Exercise task - How many of the lines below contain the string "mailu"? Reply with the number only.

===

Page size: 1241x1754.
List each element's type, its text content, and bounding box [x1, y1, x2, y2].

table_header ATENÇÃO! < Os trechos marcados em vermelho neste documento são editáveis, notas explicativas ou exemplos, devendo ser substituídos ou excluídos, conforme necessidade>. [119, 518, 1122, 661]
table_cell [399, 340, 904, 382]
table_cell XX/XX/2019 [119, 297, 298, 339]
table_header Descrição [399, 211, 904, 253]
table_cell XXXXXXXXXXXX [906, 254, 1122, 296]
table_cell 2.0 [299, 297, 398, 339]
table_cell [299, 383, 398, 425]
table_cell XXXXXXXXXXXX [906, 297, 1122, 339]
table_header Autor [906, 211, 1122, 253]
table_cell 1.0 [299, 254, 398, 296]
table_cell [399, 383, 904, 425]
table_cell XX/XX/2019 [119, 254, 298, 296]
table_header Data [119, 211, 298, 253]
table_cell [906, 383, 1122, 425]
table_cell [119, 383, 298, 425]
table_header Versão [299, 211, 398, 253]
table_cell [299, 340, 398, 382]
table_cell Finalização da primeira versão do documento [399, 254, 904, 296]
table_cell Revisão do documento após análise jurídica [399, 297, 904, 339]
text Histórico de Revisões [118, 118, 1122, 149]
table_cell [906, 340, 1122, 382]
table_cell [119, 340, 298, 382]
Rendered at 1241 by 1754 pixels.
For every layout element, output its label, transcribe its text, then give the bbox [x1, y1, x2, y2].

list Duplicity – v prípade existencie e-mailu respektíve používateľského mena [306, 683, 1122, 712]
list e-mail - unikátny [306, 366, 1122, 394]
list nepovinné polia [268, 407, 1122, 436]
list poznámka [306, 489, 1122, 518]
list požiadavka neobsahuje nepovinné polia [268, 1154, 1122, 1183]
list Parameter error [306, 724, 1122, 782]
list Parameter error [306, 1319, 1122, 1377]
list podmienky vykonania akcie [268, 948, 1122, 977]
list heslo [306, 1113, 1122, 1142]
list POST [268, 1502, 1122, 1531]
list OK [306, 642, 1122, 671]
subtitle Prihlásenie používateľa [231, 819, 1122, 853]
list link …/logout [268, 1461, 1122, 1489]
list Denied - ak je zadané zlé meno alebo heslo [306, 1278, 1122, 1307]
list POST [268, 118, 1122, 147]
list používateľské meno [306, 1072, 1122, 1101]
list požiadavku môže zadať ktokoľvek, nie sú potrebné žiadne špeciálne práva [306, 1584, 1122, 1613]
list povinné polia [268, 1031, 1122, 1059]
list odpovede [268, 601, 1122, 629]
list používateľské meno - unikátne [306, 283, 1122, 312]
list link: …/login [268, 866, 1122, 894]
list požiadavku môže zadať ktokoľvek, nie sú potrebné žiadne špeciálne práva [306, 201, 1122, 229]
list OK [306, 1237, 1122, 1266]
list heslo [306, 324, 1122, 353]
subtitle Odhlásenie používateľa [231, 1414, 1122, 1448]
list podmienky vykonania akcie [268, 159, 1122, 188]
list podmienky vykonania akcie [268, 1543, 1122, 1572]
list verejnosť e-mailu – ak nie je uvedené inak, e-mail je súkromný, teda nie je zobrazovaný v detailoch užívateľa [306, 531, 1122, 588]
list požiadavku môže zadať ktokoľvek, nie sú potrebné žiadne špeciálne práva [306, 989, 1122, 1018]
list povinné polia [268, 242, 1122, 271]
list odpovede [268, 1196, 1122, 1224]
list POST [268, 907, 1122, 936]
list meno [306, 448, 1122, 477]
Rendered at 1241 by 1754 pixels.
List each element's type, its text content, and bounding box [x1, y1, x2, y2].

===

Task solution - 2